* Start Excerpt *
Joe Sestak makes his case for the race.

Joe SestakI'm grateful that my obscenely perfect wife tolerated that I went out to hear Joe Sestak speak after she'd spent a long day with our sick son. (Poor guy!)(Beloved spouse!)

Sestak spoke reasonably well for a freshly minted candidate. He's at his best when he connects issues to his experience in command in the Navy, where you can hear his passion, commitment and pride show through. He's highly conversant on foreign policy. He seems capable of taking a principled stance on domestic fiscal issues, such as pork spending and ethics reform. He's clearly less comfortable with fielding questions on social issues, but I'm satisfied with where he stands.

There's no doubt that he's a good guy. One of the things I like about him is that he sees enormous potential in people that society often expects very little from. He doesn't speak in platitudes.

He's a little bit wonkish. Don't get me wrong: I love wonks. But sometimes he drifts off trying to recall a study he once read or a figure that's in the back of his memory. He also needs to speak with firmer conviction about issues that aren't part of his core platform. For instance, he stumbled when confronted with a pretty open-ended environmental question. The environment isn't going to be a major issue in the election, but he needs to learn how to connect those issues back to something that actually might matter to residents of the district.
* End Excerpt *
● Challenge:
Answer these questions about the post on Joe Sestak.
(a) In which branch of service did Sestak hold command?
(b) Which area of policy is he described as highly conversant on?
(c) What kind of question did he stumble on?
Use only the text above to respond.
* Start Supplied material *
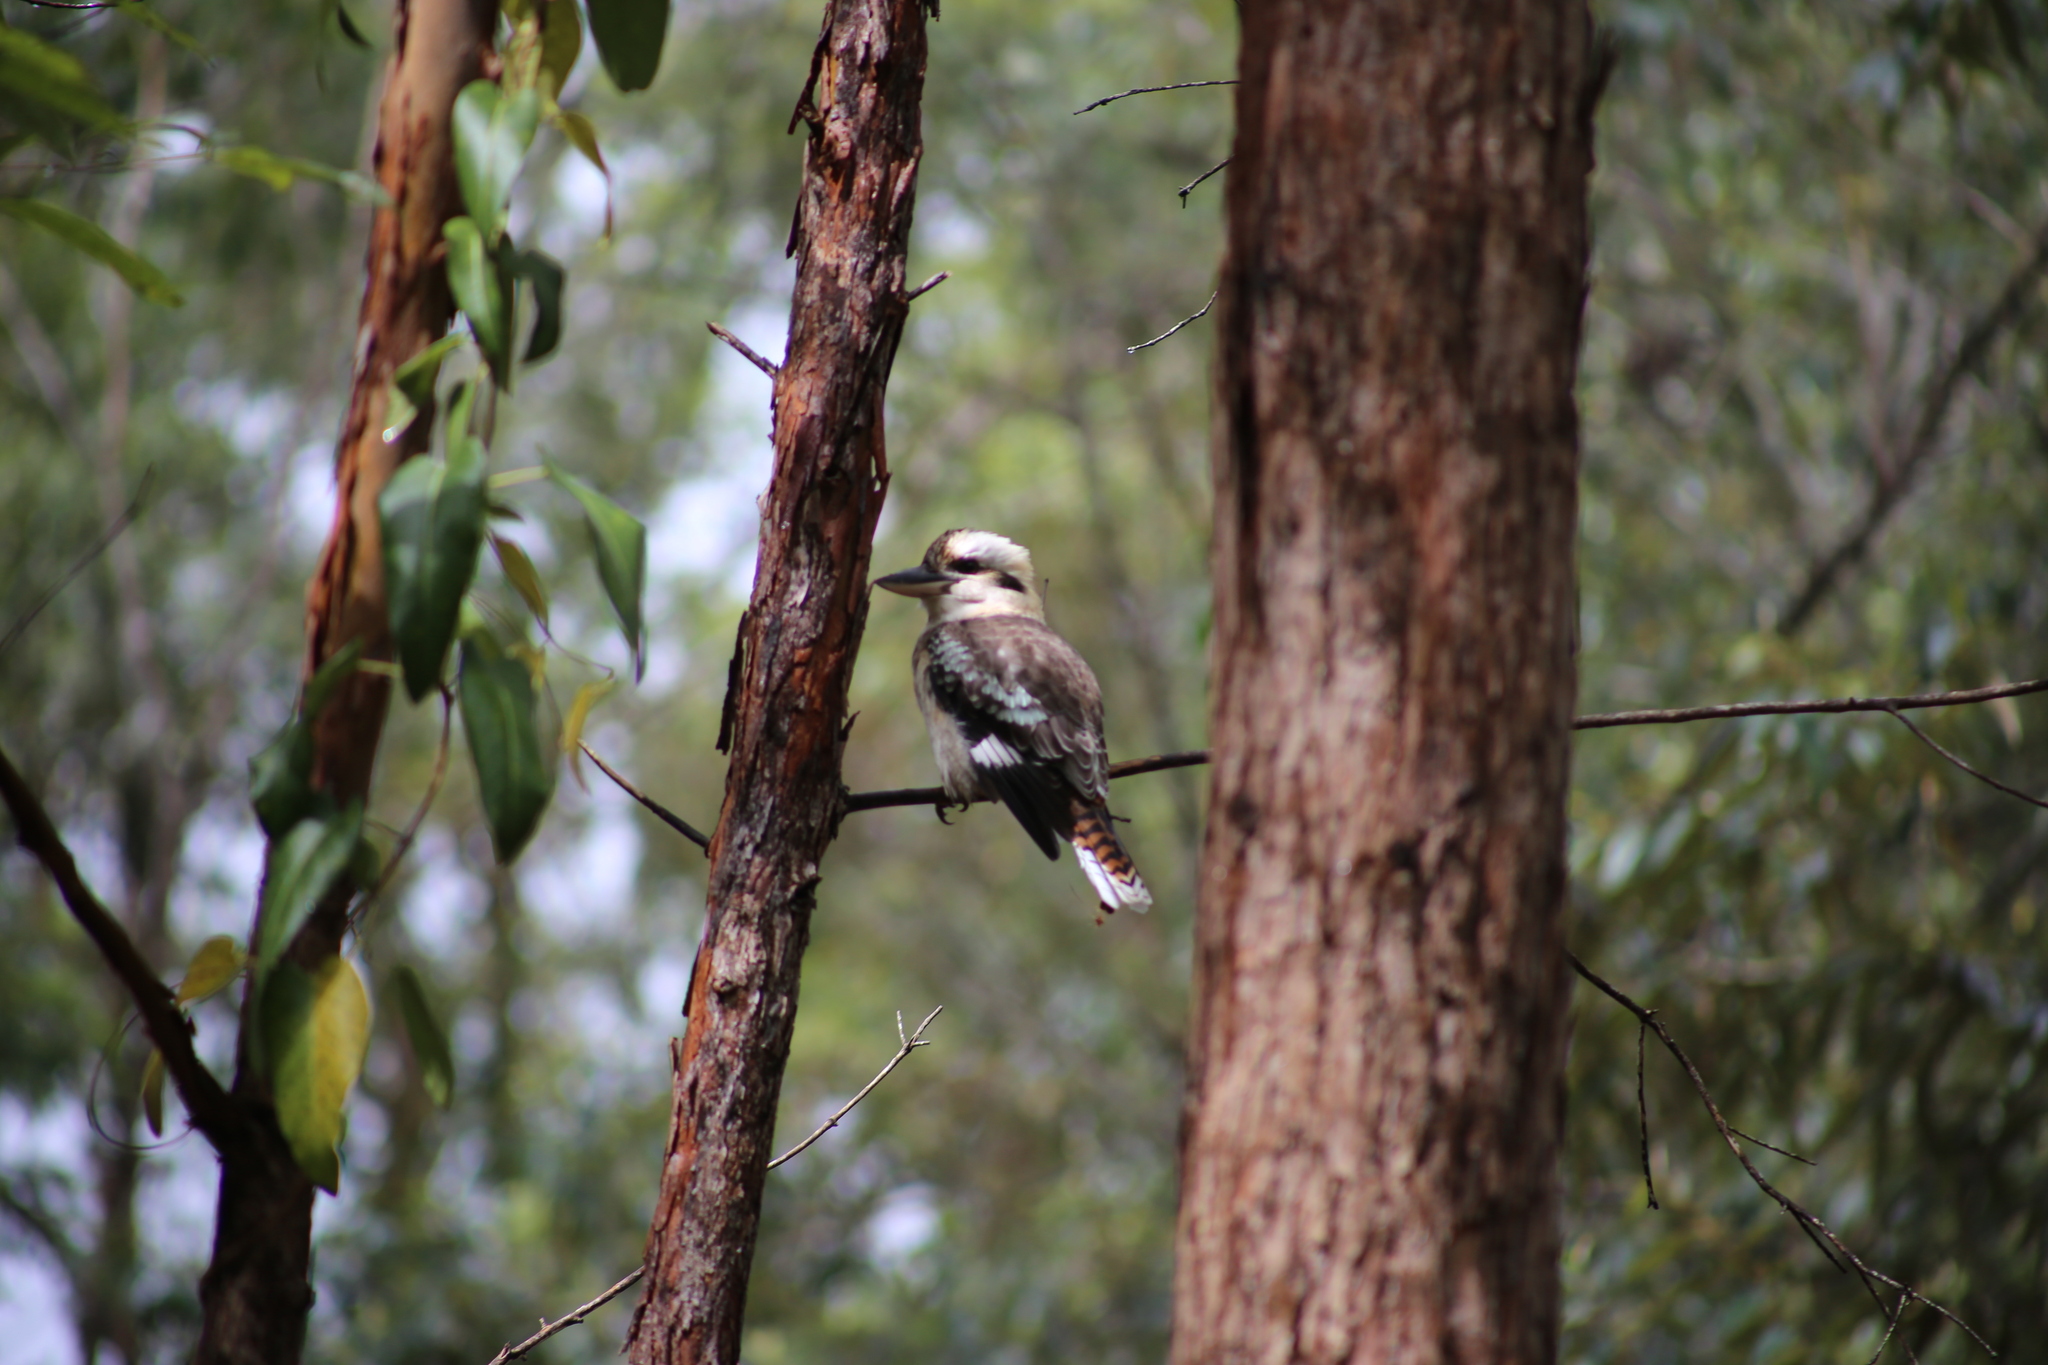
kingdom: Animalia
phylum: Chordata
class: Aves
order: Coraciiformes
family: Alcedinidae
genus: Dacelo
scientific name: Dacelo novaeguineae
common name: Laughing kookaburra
* End Supplied material *
● Right answer:
(a) The Navy.
(b) Foreign policy.
(c) A pretty open-ended environmental question.